So maybe I just want to say, to myself as much as to anybody: keep trying. Don’t settle for something that “looks” right in lieu of something that feels right.
Don’t treat sexuality like a performance so long that you forget that it’s also a sensibility, a way to connect with your body and with the world, and something that has at least the potential to mean something magical.
Dear self, don’t buy fishnet stockings and then wear them only for someone else’s benefit. Wear them for your own.
Don’t manufacture someone else’s sexuality and wear it like a straitjacket. Create your own kind, tailored precisely to fit you, and change it as often as you need to in order to reflect every bit of new growth you do.

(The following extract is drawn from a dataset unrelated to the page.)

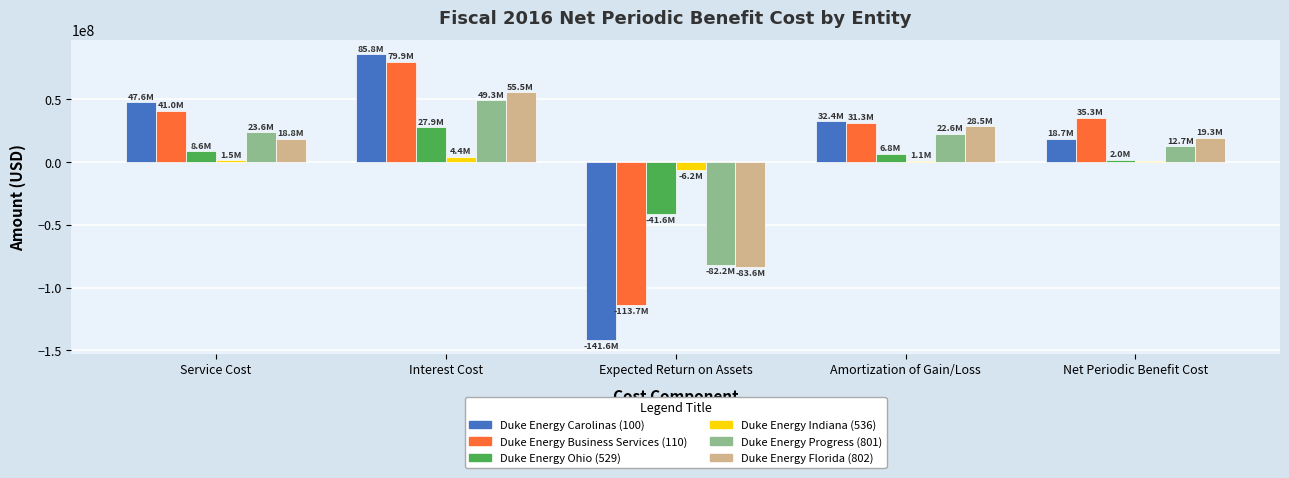

What are all the series names shown in the legend?

Duke Energy Carolinas (100), Duke Energy Business Services (110), Duke Energy Ohio (529), Duke Energy Indiana (536), Duke Energy Progress (801), Duke Energy Florida (802)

I’m too old to believe in happy endings. What I do believe is that we have more power within our romantic relationships than we do basically anywhere else in our lives, so jokes about Twu Wuv aside, those relationships matter.
I might never get past the point where smiling back at this girl petrifies me. Still, acknowledging that is something, that’s a step. It’s a punch thrown in the face of people who’ve got a problem with me loving women.
It’s one more blow against my eating disorder’s insistence that being anything other than thin means being an immoral slutty unlovable slob.
There’s an abyss where everything I could become lives, and sometimes there are these people that abyss shows up around. Sometimes that abyss seems too scary to risk a single step in, but then there are these moments where staying outside of it also seems dangerous.
Interpreting subtext line by line is fun and time-consuming, but it also transforms love into the kind that’s claustrophobic, the kind that dies off slowly and contributes to entropy as it does.
Maybe sometimes it’s all a person can do. Maybe for now it’s enough to remember how to feel, or really, in my case, to learn for the first time.
Doesn’t make me wish any less for subtext to become story, to become action — for me to stop drowning in words, and start saying them instead.